Thailand Faces Potential Market Shock Over US Tax Negotiations

Bangkok: IAA Secretary-General warns that if Thailand is taxed more than 20% by the US, it could significantly impact the capital and business markets.

According to Thai News Agency, the Secretary-General of the Investment Analysts Association (IAA), Mr. Sombat Narawuttichai, discussed the impending negotiations led by Deputy Prime Minister and Minister of Finance, Mr. Pichai Chunhavajira, with the United States regarding tax measures. These negotiations are expected to conclude by the July 9, 2025 deadline. There is concern that if the tax exceeds 20%, it could lead to a shock in both the stock and business markets. The situation in the city has already severely affected investor confidence.

Mr. Narawuttichai expressed optimism that the negotiations would not take long, given the approaching deadline. The market anticipates an import tax rate between 15% and 20%. However, a higher tax rate could create significant market disruptions. He expects a conclusion by the deadline but noted the possibility of the US imposing a certain level of tax with a potential extension of 30 days if negotiations are prolonged. The direction of the negotiations remains crucial.

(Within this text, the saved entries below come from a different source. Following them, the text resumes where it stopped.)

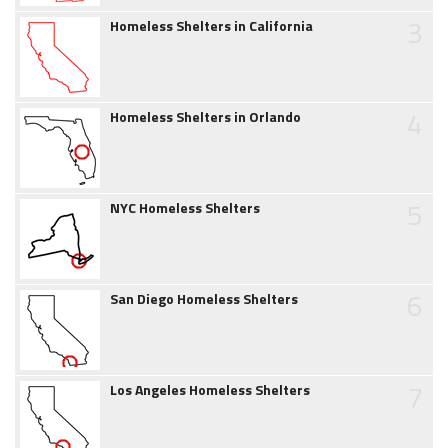
3
Homeless Shelters in California
4
Homeless Shelters in Orlando
5
NYC Homeless Shelters
6
San Diego Homeless Shelters
7
Los Angeles Homeless Shelters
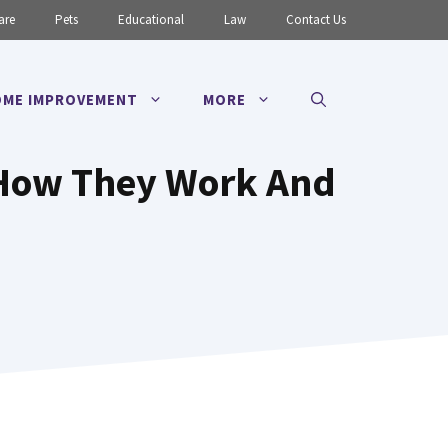
are
Pets
Educational
Law
Contact Us
ME IMPROVEMENT
MORE
: How They Work And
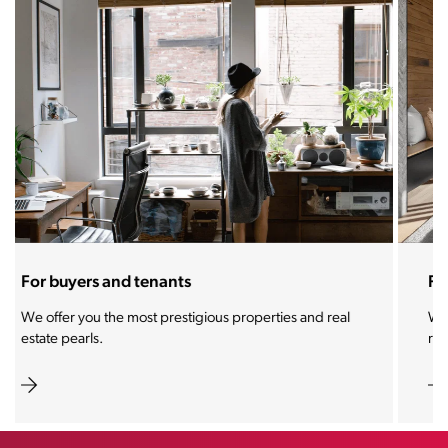
For sellers and landlords
With the Stoja approach, your property will become a
real magnet for buyers.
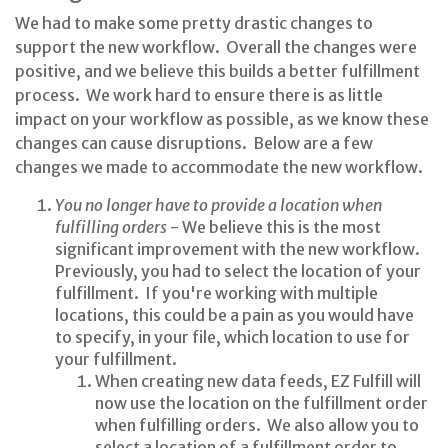
We had to make some pretty drastic changes to
support the new workflow. Overall the changes were
positive, and we believe this builds a better fulfillment
process. We work hard to ensure there is as little
impact on your workflow as possible, as we know these
changes can cause disruptions. Below are a few
changes we made to accommodate the new workflow.
You no longer have to provide a location when
fulfilling orders
- We believe this is the most
significant improvement with the new workflow.
Previously, you had to select the location of your
fulfillment. If you're working with multiple
locations, this could be a pain as you would have
to specify, in your file, which location to use for
your fulfillment.
When creating new data feeds, EZ Fulfill will
now use the location on the fulfillment order
when fulfilling orders. We also allow you to
select a location of a fulfillment order to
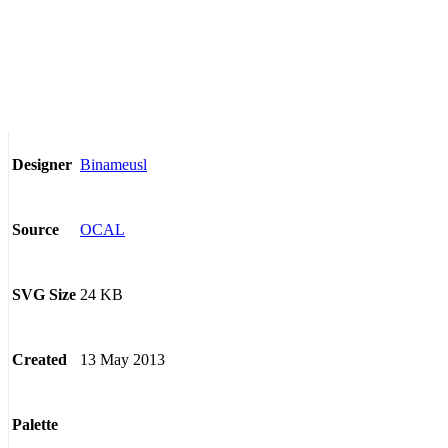
Binameusl
Designer
OCAL
Source
24 KB
SVG Size
13 May 2013
Created
Palette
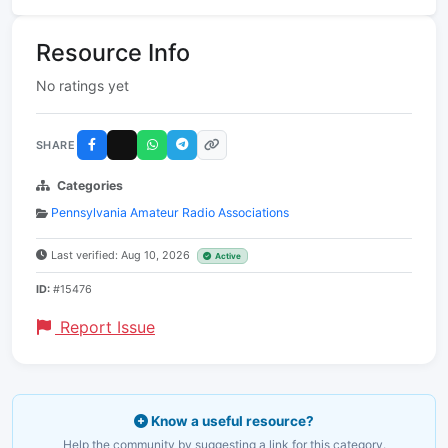
Resource Info
No ratings yet
SHARE
Categories
Pennsylvania Amateur Radio Associations
Last verified: Aug 10, 2026
Active
ID:
#15476
Report Issue
Know a useful resource?
Help the community by suggesting a link for this category.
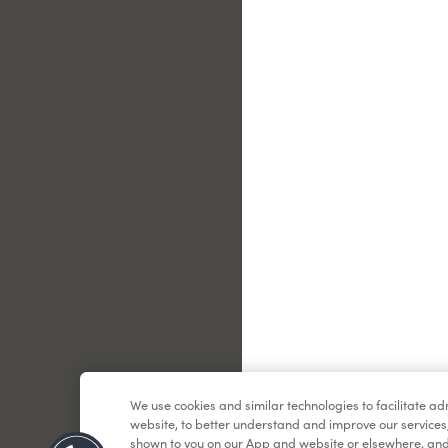
Le
We use cookies and similar technologies to facilitate a
website, to better understand and improve our services
shown to you on our App and website or elsewhere, and 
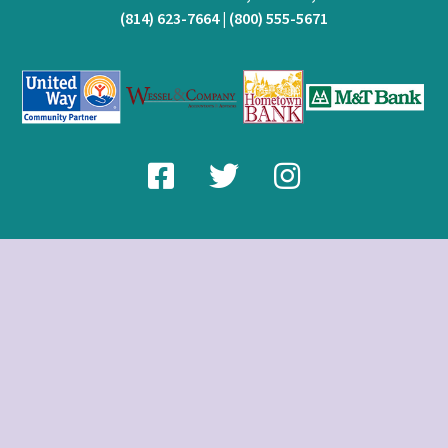
(814) 623-7664
|
(800) 555-5671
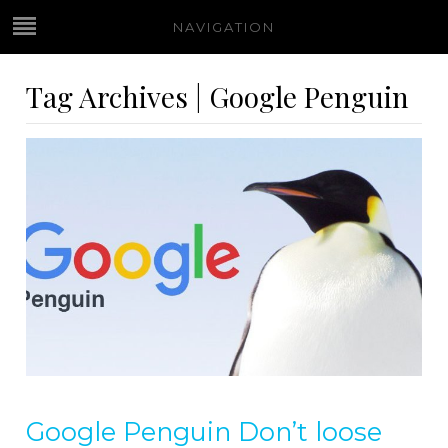
NAVIGATION
Tag Archives | Google Penguin
Google Penguin Don’t loose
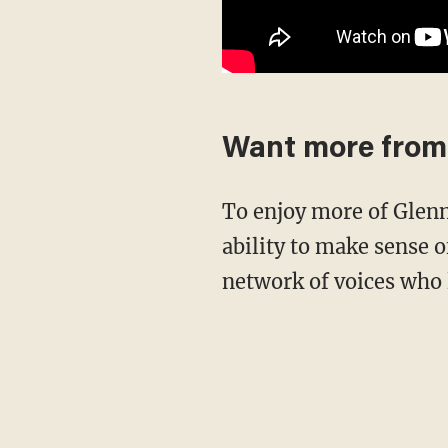
Want more from
To enjoy more of Glenn's masterful storytelling, thought-provoking analysis and uncanny
ability to make sense o
network of voices who 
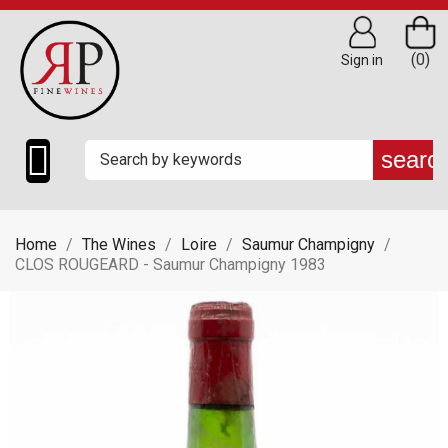
(0)
Sign in

searc
Home
The Wines
Loire
Saumur Champigny
CLOS ROUGEARD - Saumur Champigny 1983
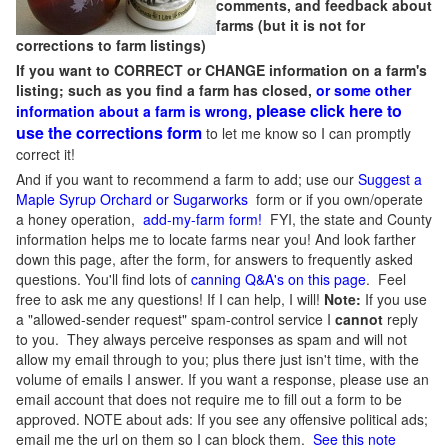
comments, and feedback about
farms (but it is not for
corrections to farm listings)
If you want to CORRECT or CHANGE information on a farm's
listing; such as you find a farm has closed,
or some other
please click here to
information about a farm is wrong,
use the corrections form
to let me know so I can promptly
correct it!
And if you want to recommend a farm to add; use our
Suggest a
Maple Syrup Orchard or Sugarworks
form or if you own/operate
a honey operation,
add-my-farm form!
FYI, the state and County
information helps me to locate farms near you! And look farther
down this page, after the form, for answers to frequently asked
questions. You'll find lots of
canning Q&A's on this page
. Feel
free to ask me any questions! If I can help, I will!
Note:
If you use
a "allowed-sender request" spam-control service I
cannot
reply
to you. They always perceive responses as spam and will not
allow my email through to you; plus there just isn't time, with the
volume of emails I answer. If you want a response, please use an
email account that does not require me to fill out a form to be
approved.
NOTE about ads: If you see any offensive political ads;
email me the url on them so I can block them.
See this note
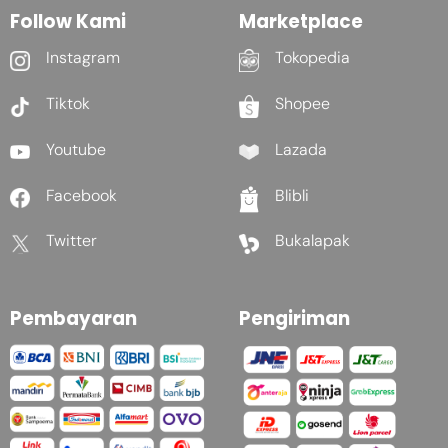
Follow Kami
Marketplace
Instagram
Tokopedia
Tiktok
Shopee
Youtube
Lazada
Facebook
Blibli
Twitter
Bukalapak
Pembayaran
Pengiriman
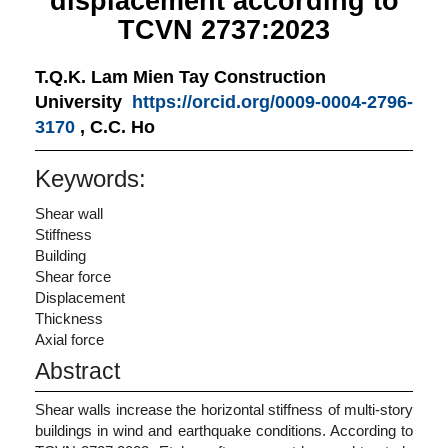
displacement according to
TCVN 2737:2023
T.Q.K. Lam
Mien Tay Construction
University
https://orcid.org/0009-0004-2796-
3170
,
C.C. Ho
Keywords:
Shear wall
Stiffness
Building
Shear force
Displacement
Thickness
Axial force
Abstract
Shear walls increase the horizontal stiffness of multi-story
buildings in wind and earthquake conditions. According to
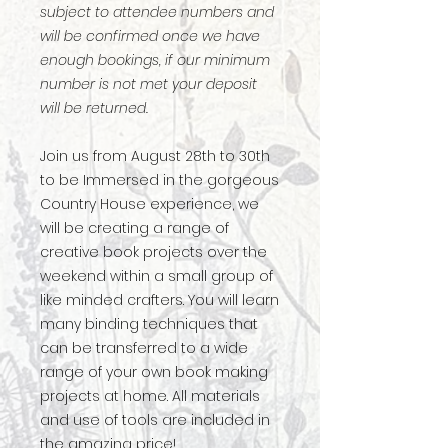
subject to attendee numbers and
will be confirmed once we have
enough bookings, if our minimum
number is not met your deposit
will be returned.
Join us from August 28th to 30th
to be Immersed in the gorgeous
Country House experience, we
will be creating a range of
creative book projects over the
weekend within a small group of
like minded crafters. You will learn
many binding techniques that
can be transferred to a wide
range of your own book making
projects at home. All materials
and use of tools are included in
the amazing price!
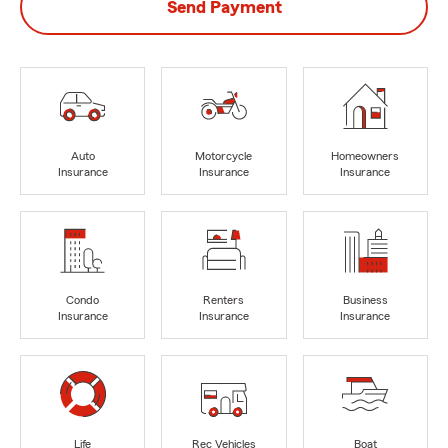
Send Payment
Auto
Motorcycle
Homeowners
Insurance
Insurance
Insurance
Condo
Renters
Business
Insurance
Insurance
Insurance
Life
Rec Vehicles
Boat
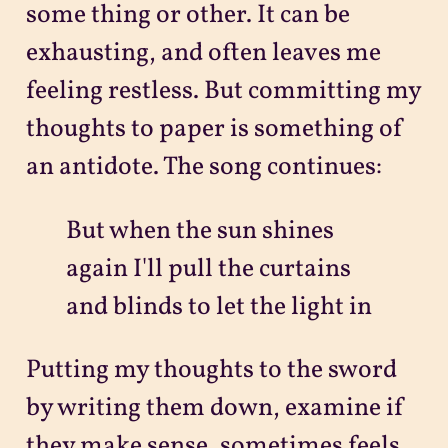
some thing or other. It can be
exhausting, and often leaves me
feeling restless. But committing my
thoughts to paper is something of
an antidote. The song continues:
But when the sun shines
again I'll pull the curtains
and blinds to let the light in
Putting my thoughts to the sword
by writing them down, examine if
they make sense, sometimes feels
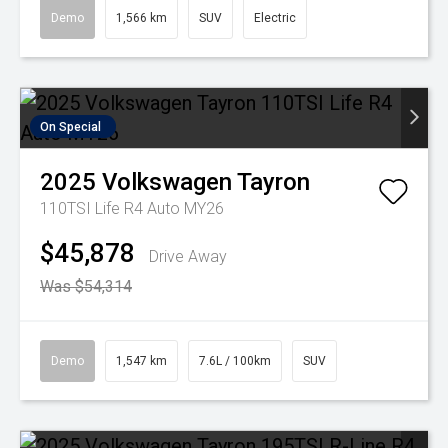
Demo
1,566 km
SUV
Electric
On Special
2025
Volkswagen
Tayron
110TSI Life R4 Auto MY26
$45,878
Drive Away
Was $54,314
Demo
1,547 km
7.6L / 100km
SUV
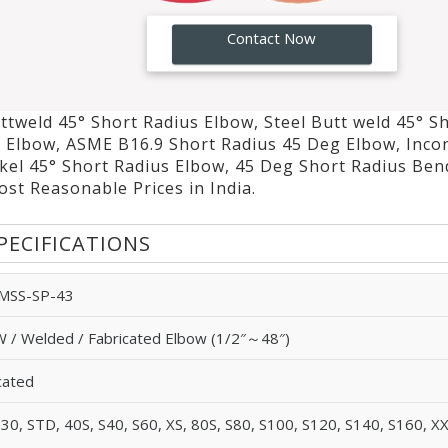
GO!
Contact Now
ttweld 45° Short Radius Elbow, Steel Butt weld 45° S
s Elbow, ASME B16.9 Short Radius 45 Deg Elbow, Inco
kel 45° Short Radius Elbow, 45 Deg Short Radius Ben
st Reasonable Prices in India.
PECIFICATIONS
 MSS-SP-43
 / Welded / Fabricated Elbow (1/2″～48″)
cated
S30, STD, 40S, S40, S60, XS, 80S, S80, S100, S120, S140, S160, X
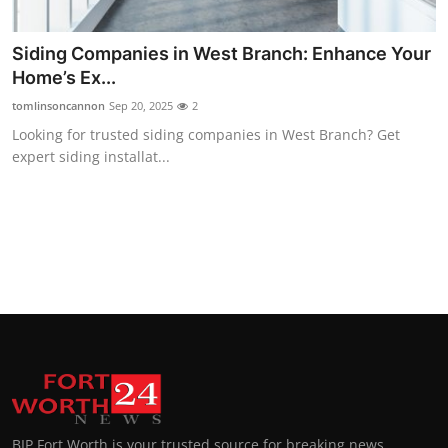
Top 10
Siding Companies in West Branch: Enhance Your
How To
Home’s Ex...
tomlinsoncannon
Sep 20, 2025
2
Support Number
Looking for trusted siding companies in West Branch? Get
expert siding installat...
BIP Fort Worth is your trusted source for breaking news,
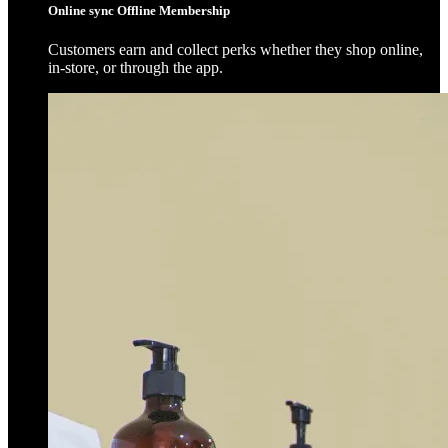
Online sync Offline Membership
Customers earn and collect perks whether they shop online,
in-store, or through the app.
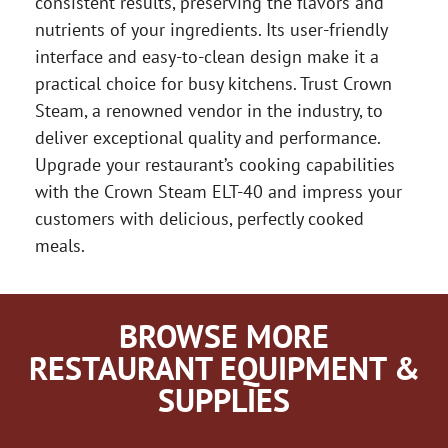
consistent results, preserving the flavors and
nutrients of your ingredients. Its user-friendly
interface and easy-to-clean design make it a
practical choice for busy kitchens. Trust Crown
Steam, a renowned vendor in the industry, to
deliver exceptional quality and performance.
Upgrade your restaurant’s cooking capabilities
with the Crown Steam ELT-40 and impress your
customers with delicious, perfectly cooked
meals.
BROWSE MORE
RESTAURANT EQUIPMENT &
SUPPLIES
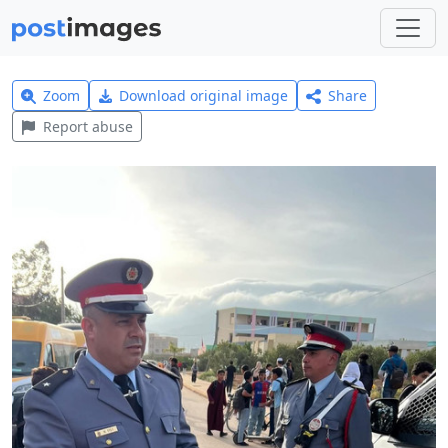
Zoom
Download original image
Share
Report abuse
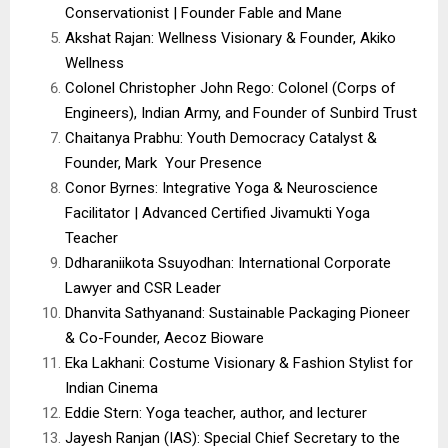
Conservationist | Founder Fable and Mane
Akshat Rajan: Wellness Visionary & Founder, Akiko
Wellness
Colonel Christopher John Rego: Colonel (Corps of
Engineers), Indian Army, and Founder of Sunbird Trust
Chaitanya Prabhu: Youth Democracy Catalyst &
Founder, Mark Your Presence
Conor Byrnes: Integrative Yoga & Neuroscience
Facilitator | Advanced Certified Jivamukti Yoga
Teacher
Ddharaniikota Ssuyodhan: International Corporate
Lawyer and CSR Leader
Dhanvita Sathyanand: Sustainable Packaging Pioneer
& Co-Founder, Aecoz Bioware
Eka Lakhani: Costume Visionary & Fashion Stylist for
Indian Cinema
Eddie Stern: Yoga teacher, author, and lecturer
Jayesh Ranjan (IAS): Special Chief Secretary to the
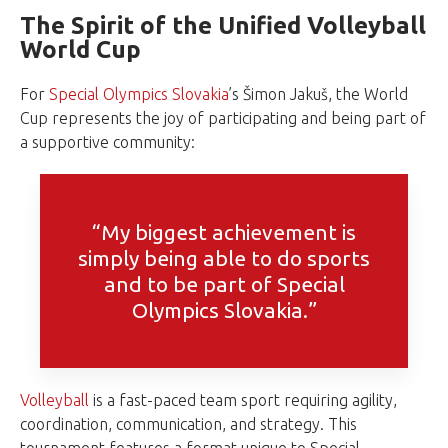
The Spirit of the Unified Volleyball
World Cup
For
Special Olympics Slovakia
’s Šimon Jakuš, the World
Cup represents the joy of participating and being part of
a supportive community:
“My biggest achievement is
simply being able to do sports
and to be part of Special
Olympics Slovakia.”
Volleyball
is a fast-paced team sport requiring agility,
coordination, communication, and strategy. This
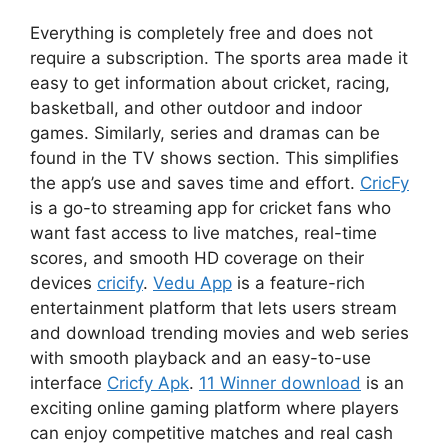
Everything is completely free and does not
require a subscription. The sports area made it
easy to get information about cricket, racing,
basketball, and other outdoor and indoor
games. Similarly, series and dramas can be
found in the TV shows section. This simplifies
the app’s use and saves time and effort.
CricFy
is a go-to streaming app for cricket fans who
want fast access to live matches, real-time
scores, and smooth HD coverage on their
devices
cricify
.
Vedu App
is a feature-rich
entertainment platform that lets users stream
and download trending movies and web series
with smooth playback and an easy-to-use
interface
Cricfy Apk
.
11 Winner download
is an
exciting online gaming platform where players
can enjoy competitive matches and real cash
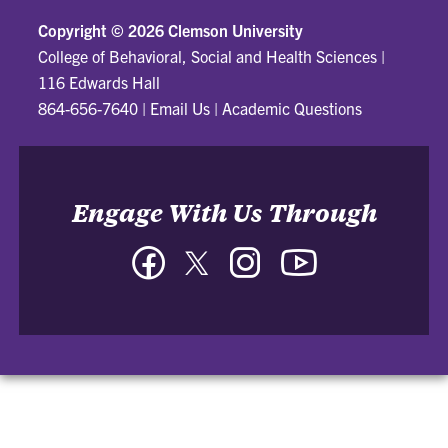
Copyright ©
2026 Clemson University
College of Behavioral, Social and Health Sciences
|
116 Edwards Hall
864-656-7640
|
Email Us
|
Academic Questions
Engage With Us Through
Facebook
Twitter
Instagram
YouTube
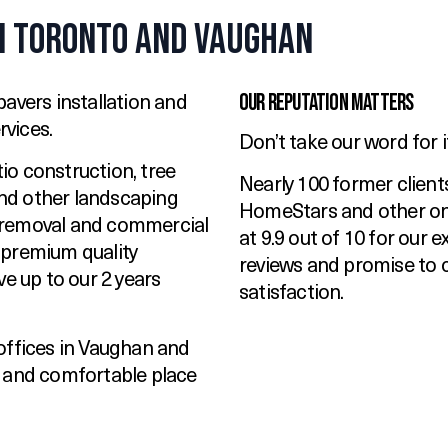
n Toronto and Vaughan
Our Reputation Matters
avers installation and
vices.
Don’t take our word for i
tio construction, tree
Nearly 100 former client
 and other landscaping
HomeStars and other onl
 removal and commercial
at 9.9 out of 10 for our 
 premium quality
reviews and promise to 
ve up to our 2 years
satisfaction.
offices in Vaughan and
y and comfortable place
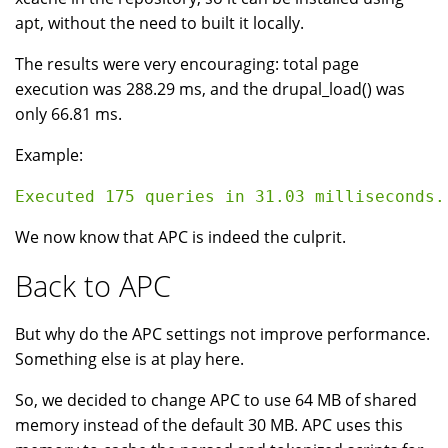
apt, without the need to built it locally.
The results were very encouraging: total page
execution was 288.29 ms, and the drupal_load() was
only 66.81 ms.
Example:
We now know that APC is indeed the culprit.
Back to APC
But why do the APC settings not improve performance.
Something else is at play here.
So, we decided to change APC to use 64 MB of shared
memory instead of the default 30 MB. APC uses this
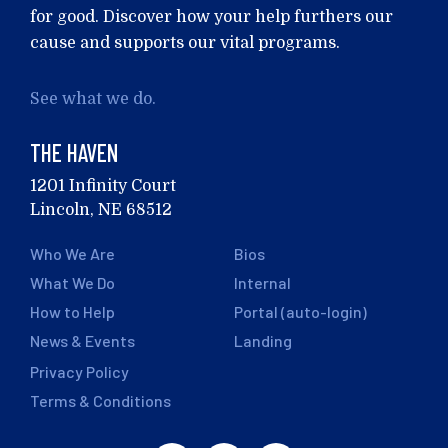
for good. Discover how your help furthers our
cause and supports our vital programs.
See what we do.
THE HAVEN
1201 Infinity Court
Lincoln, NE 68512
Who We Are
Bios
What We Do
Internal
How to Help
Portal (auto-login)
News & Events
Landing
Privacy Policy
Terms & Conditions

The political climate is another significant factor impacting investor confidence. The ability of the government to implement economic stimulus measures is under scrutiny. Although a reduction in interest rates could positively influence the market, investors must stay vigilant about various economic factors affecting the operations of listed companies.

Mr. Pithi Riyapol Kongwanich, a strategist from Bualuang Securities Public Company Limited, highlighted the impact of political developments on the stock market. The Constitutional Court's order for the Prime Minister to cease duties initially boosted the market as it alleviated fears of a coup. Political stability remains essential for further market recovery, which is not currently present.